Records provided section start
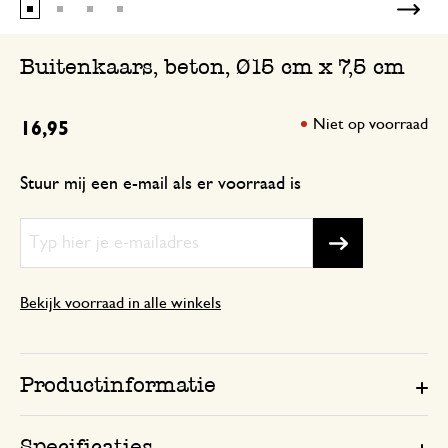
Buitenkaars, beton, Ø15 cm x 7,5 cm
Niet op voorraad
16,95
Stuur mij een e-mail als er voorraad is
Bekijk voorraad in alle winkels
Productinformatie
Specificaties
Records provided section end
Records provided section start
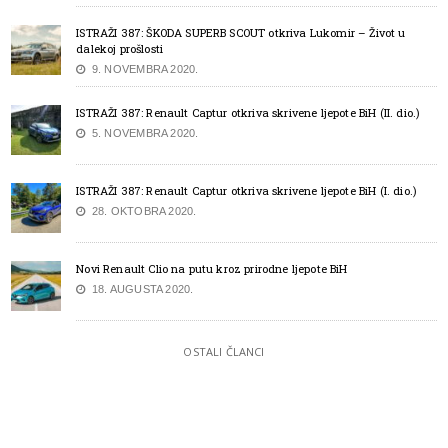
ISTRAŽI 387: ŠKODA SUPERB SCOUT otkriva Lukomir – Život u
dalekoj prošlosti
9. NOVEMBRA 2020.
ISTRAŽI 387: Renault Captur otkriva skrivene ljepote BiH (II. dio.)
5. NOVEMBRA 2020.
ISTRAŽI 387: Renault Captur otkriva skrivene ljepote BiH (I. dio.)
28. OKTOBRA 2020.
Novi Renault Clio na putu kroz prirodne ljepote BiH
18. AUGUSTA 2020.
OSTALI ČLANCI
Records provided section end
■ Task instructions ■
Copy, with no changes, the lines beginning with the one that contains "Buitenkaars, beton, Ø15 cm x 7,5 cm" and ending with the one that contains "Specificaties", both included.

■ Solution ■
Buitenkaars, beton, Ø15 cm x 7,5 cm
Niet op voorraad
16,95
Stuur mij een e-mail als er voorraad is
Bekijk voorraad in alle winkels
Productinformatie
Specificaties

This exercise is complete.